START DATASET RECORDS

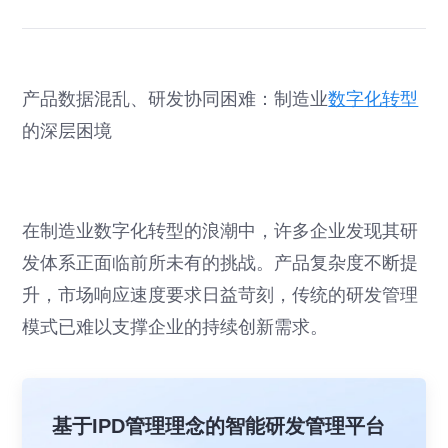
产品数据混乱、研发协同困难：制造业
数字化转型
的深层困境
在制造业数字化转型的浪潮中，许多企业发现其研
发体系正面临前所未有的挑战。产品复杂度不断提
升，市场响应速度要求日益苛刻，传统的研发管理
模式已难以支撑企业的持续创新需求。
基于IPD管理理念的智能研发管理平台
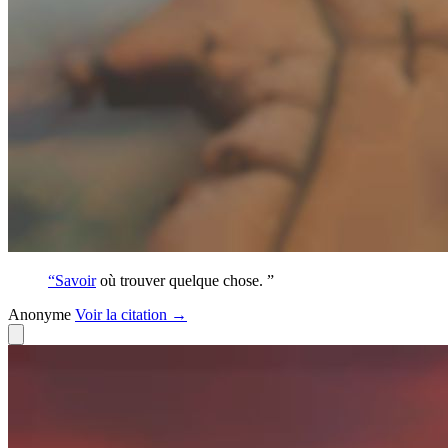
“
Savoir
où trouver quelque chose. ”
Anonyme
Voir
la citation
→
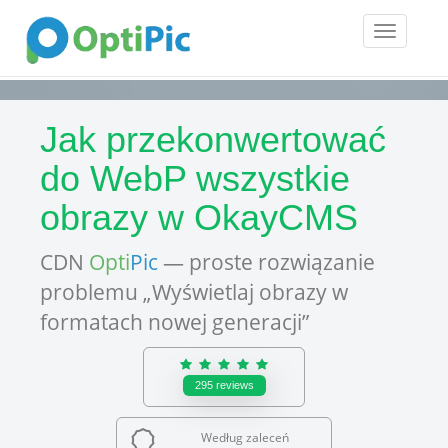
Toggle
navigatio
Jak przekonwertować
do WebP wszystkie
obrazy w OkayCMS
CDN
Opti
Pic
— proste rozwiązanie
problemu „Wyświetlaj obrazy w
formatach nowej generacji”
295
reviews
Według zaleceń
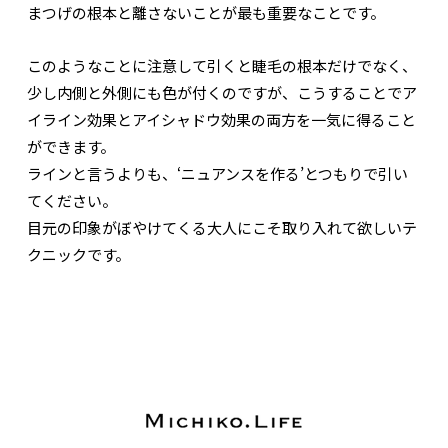
まつげの根本と離さないことが最も重要なことです。
このようなことに注意して引くと睫毛の根本だけでなく、
少し内側と外側にも色が付くのですが、こうすることでア
イライン効果とアイシャドウ効果の両方を一気に得ること
ができます。
ラインと言うよりも、‘ニュアンスを作る’とつもりで引い
てください。
目元の印象がぼやけてくる大人にこそ取り入れて欲しいテ
クニックです。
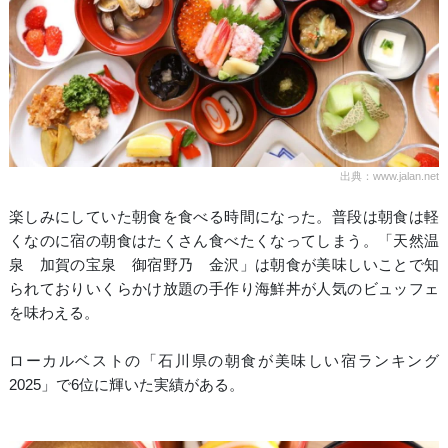
出典：www.jalan.net
楽しみにしていた朝食を食べる時間になった。普段は朝食は軽
くなのに宿の朝食はたくさん食べたくなってしまう。「天然温
泉 加賀の宝泉 御宿野乃 金沢」は朝食が美味しいことで知
られておりいくらかけ放題の手作り海鮮丼が人気のビュッフェ
を味わえる。
ローカルベストの「石川県の朝食が美味しい宿ランキング
2025」で6位に輝いた実績がある。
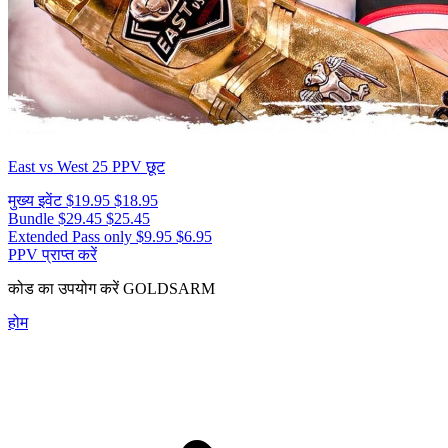
East vs West 25
PPV छूट
मुख्य इवेंट
$19.95
$18.95
Bundle
$29.45
$25.45
Extended Pass only
$9.95
$6.95
PPV प्राप्त करें
कोड का उपयोग करें
GOLDSARM
होम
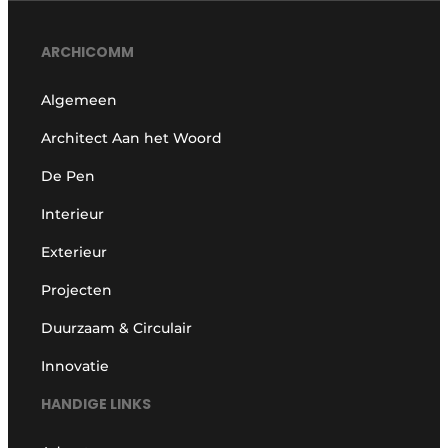
ARCHICOMM
Algemeen
Architect Aan het Woord
De Pen
Interieur
Exterieur
Projecten
Duurzaam & Circulair
Innovatie
HANDIGE LINKS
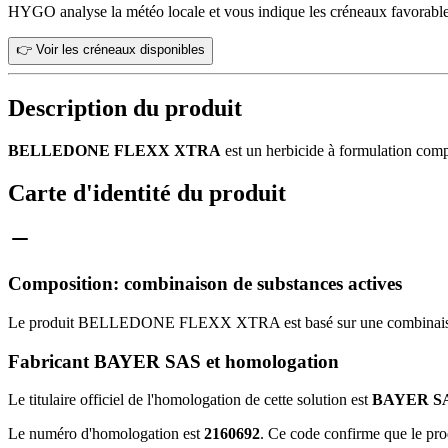
HYGO analyse la météo locale et vous indique les créneaux favorable
👉 Voir les créneaux disponibles
Description du produit
BELLEDONE FLEXX XTRA
est un herbicide à formulation compl
Carte d'identité du produit
Composition: combinaison de substances actives
Le produit BELLEDONE FLEXX XTRA est basé sur une combinaison pr
Fabricant BAYER SAS et homologation
Le titulaire officiel de l'homologation de cette solution est
BAYER S
Le numéro d'homologation est
2160692
. Ce code confirme que le pro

END DATASET RECORDS

**TASK OBJECTIVE**. Render the text read from every item above as a JSON list of strings, one string per line, with blank lines left out. Leave the pictures out of the answer.

**ANSWER**.
[
  "产品数据混乱、研发协同困难：制造业",
  "数字化转型",
  "的深层困境",
  "在制造业数字化转型的浪潮中，许多企业发现其研",
  "发体系正面临前所未有的挑战。产品复杂度不断提",
  "升，市场响应速度要求日益苛刻，传统的研发管理",
  "模式已难以支撑企业的持续创新需求。",
  "基于IPD管理理念的智能研发管理平台",
  "“",
  "Savoir",
  "où trouver quelque chose. ”",
  "Anonyme",
  "Voir",
  "la citation",
  "→",
  "Toggle",
  "navigatio",
  "Jak przekonwertować",
  "do WebP wszystkie",
  "obrazy w OkayCMS",
  "CDN",
  "Opti",
  "Pic",
  "— proste rozwiązanie",
  "problemu „Wyświetlaj obrazy w",
  "formatach nowej generacji”",
  "295",
  "reviews",
  "Według zaleceń",
  "まつげの根本と離さないことが最も重要なことです。",
  "このようなことに注意して引くと睫毛の根本だけでなく、",
  "少し内側と外側にも色が付くのですが、こうすることでア",
  "イライン効果とアイシャドウ効果の両方を一気に得ること",
  "ができます。",
  "ラインと言うよりも、‘ニュアンスを作る’とつもりで引い",
  "てください。",
  "目元の印象がぼやけてくる大人にこそ取り入れて欲しいテ",
  "クニックです。",
  "出典：www.jalan.net",
  "楽しみにしていた朝食を食べる時間になった。普段は朝食は軽",
  "くなのに宿の朝食はたくさん食べたくなってしまう。「天然温",
  "泉 加賀の宝泉 御宿野乃 金沢」は朝食が美味しいことで知",
  "られておりいくらかけ放題の手作り海鮮丼が人気のビュッフェ",
  "を味わえる。",
  "ローカルベストの「石川県の朝食が美味しい宿ランキング",
  "2025」で6位に輝いた実績がある。",
  "East vs West 25",
  "PPV छूट",
  "मुख्य इवेंट",
  "$19.95",
  "$18.95",
  "Bundle",
  "$29.45",
  "$25.45",
  "Extended Pass only",
  "$9.95",
  "$6.95",
  "PPV प्राप्त करें",
  "कोड का उपयोग करें",
  "GOLDSARM",
  "होम",
  "ARCHICOMM",
  "Algemeen",
  "Architect Aan het Woord",
  "De Pen",
  "Interieur",
  "Exterieur",
  "Projecten",
  "Duurzaam & Circulair",
  "Innovatie",
  "HANDIGE LINKS",
  "HYGO analyse la météo locale et vous indique les créneaux favorable",
  "👉 Voir les créneaux disponibles",
  "Description du produit",
  "BELLEDONE FLEXX XTRA",
  "est un herbicide à formulation compl",
  "Carte d'identité du produit",
  "Composition: combinaison de substances actives",
  "Le produit BELLEDONE FLEXX XTRA est basé sur une combinaison pr",
  "Fabricant BAYER SAS et homologation",
  "Le titulaire officiel de l'homologation de cette solution est",
  "BAYER S",
  "Le numéro d'homologation est",
  "2160692",
  ". Ce code confirme que le pro"
]